Wie Luzern und andere Sonderbundskantone liberal werden
Als die Mitglieder der luzernischen Regierung geflohen waren, tauchte in den Straßen Luzerns plötzlich allerlei bis dahin unbekanntes Gesindel auf, brach in die Häuser ein und begann zu rauben.
Beim Einzug der eidgenössischen Truppen in die Stadt liefen viele Soldaten ihren Offizieren und Kolonnen davon und machten mit jenen schlechten Menschen gemeinsame Sache. Sie rannten Zimmer- und Schranktüren ein und nahmen, was sie gerade fanden. Doch gelang es Oberst Ziegler am zweiten Tage, unter den Soldaten wieder Ordnung zu schaffen.

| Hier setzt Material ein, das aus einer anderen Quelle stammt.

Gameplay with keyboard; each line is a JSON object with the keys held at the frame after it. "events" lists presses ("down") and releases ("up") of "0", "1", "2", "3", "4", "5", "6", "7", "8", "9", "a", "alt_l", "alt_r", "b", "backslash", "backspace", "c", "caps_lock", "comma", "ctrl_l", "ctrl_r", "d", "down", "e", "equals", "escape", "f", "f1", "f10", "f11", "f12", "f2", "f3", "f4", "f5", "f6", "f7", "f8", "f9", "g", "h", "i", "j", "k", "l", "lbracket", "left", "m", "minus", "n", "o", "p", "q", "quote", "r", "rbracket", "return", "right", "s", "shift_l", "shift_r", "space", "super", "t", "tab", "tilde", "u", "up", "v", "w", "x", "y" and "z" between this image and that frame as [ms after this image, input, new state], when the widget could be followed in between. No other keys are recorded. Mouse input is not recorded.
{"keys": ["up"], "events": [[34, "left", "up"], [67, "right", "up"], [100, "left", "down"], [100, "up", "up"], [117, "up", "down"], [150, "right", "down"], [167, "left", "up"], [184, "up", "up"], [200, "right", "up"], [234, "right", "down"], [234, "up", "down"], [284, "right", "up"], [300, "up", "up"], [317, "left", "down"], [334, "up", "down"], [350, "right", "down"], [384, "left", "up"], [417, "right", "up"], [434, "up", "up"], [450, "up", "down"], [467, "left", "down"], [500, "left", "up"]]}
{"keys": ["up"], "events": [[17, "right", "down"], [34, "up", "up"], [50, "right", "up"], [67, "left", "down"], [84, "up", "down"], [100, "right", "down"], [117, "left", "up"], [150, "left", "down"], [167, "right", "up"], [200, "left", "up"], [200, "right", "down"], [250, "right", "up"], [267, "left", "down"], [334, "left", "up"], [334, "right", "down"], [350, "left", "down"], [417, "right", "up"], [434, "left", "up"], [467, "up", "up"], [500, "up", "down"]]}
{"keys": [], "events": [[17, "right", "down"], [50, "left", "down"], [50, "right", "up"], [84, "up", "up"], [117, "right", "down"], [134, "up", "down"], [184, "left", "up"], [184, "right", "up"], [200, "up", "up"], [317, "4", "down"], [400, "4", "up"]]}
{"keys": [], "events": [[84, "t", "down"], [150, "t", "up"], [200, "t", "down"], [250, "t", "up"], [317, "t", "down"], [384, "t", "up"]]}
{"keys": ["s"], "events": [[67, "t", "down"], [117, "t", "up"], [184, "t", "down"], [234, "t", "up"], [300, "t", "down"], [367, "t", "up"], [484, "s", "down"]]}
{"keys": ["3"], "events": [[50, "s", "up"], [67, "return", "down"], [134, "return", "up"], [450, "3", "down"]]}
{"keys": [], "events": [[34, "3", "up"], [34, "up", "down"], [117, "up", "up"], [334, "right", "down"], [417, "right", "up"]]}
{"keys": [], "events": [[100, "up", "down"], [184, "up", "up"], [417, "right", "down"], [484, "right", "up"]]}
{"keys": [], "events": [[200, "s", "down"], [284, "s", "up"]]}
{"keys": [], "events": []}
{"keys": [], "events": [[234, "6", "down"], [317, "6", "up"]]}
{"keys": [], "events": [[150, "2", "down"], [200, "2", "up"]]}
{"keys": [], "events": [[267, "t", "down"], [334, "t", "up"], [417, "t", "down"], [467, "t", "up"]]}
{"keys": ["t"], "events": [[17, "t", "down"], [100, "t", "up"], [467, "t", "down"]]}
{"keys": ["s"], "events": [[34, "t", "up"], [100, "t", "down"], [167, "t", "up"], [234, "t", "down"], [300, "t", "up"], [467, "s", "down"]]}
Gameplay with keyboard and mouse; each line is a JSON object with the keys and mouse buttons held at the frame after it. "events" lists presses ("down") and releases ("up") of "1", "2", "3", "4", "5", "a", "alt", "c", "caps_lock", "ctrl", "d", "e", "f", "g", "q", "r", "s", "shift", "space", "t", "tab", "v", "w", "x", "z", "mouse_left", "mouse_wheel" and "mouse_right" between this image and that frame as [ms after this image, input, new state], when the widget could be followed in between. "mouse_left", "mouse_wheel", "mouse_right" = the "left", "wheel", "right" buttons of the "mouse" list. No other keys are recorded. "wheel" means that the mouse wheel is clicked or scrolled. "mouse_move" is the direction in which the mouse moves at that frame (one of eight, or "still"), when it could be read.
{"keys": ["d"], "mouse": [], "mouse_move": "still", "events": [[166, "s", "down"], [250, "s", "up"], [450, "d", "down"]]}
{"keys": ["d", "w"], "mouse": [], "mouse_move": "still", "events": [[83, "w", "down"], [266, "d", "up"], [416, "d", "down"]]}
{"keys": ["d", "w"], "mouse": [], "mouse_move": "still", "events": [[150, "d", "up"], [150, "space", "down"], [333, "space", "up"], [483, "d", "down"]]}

Da es in Luzern in jenen Tagen keine kantonale Regierung gab, berief der Stadtrat einige liberale Männer vom Lande zu sich und erklärte: Wir bilden zusammen eine vorläufige Regierung. Die so entstandene Behörde beschloß, einen neuen Großen Rat wählen zu lassen. Damit dieser sich mehrheitlich aus Liberalen zusammensetze, verordnete die vorläufige Regierung: Der Ruswilerverein ist aufzulösen. Dadurch verloren die Konservativen gerade vor den Wahlen den innern Zusammenhang. Es war ihnen nun nicht möglich, Vereinsversammlungen einzuberufen und zur eifrigen Wahlbeteiligung aufzufordern. Weiter gab die vorläufige Regierung Befehl, über den Wahltag eine größere Anzahl von konservativen Führern zu verhaften, in Sempach zum Beispiel ungefähr zwanzig. Nach den Wahlen wurden diese ohne Verhör entlassen. Im Wahlkreis Sursee wurden etwa dreißig eingekerkert; zehn erhielten Hausarrest und Schildwachen vor ihre Häuser.
Segesser:
« In der Stadt Luzern war keine Gewalt erforderlich, um radikale Wahlen zu erzielen. Sie hatten da ohnehin die Mehrheit. Im Wahlkreis Habsburg hatten die Radikalen von 8-900 Stimmfähigen ungefähr 300 für sich. Die Wahlversammlung tagte, wie es da üblich war, unter freiem Himmel, rings von eidgenössischen Truppen umgeben. Da legte ein radikaler Beamter dar, wenn nicht eidgenössisch (liberal) gewählt werde, so erhalte der Bezirk Straftruppen, was viele Bürger erschreckte. Doch erhielt der erste vorgeschlagene Radikale kaum 300 Stimmen. Das Gegenmehr wurde verlangt; aber der Präsident gestattete keine weitere Stimmabgabe; der Stimmenzähler erklärte den Vorgeschlagenen für gewählt.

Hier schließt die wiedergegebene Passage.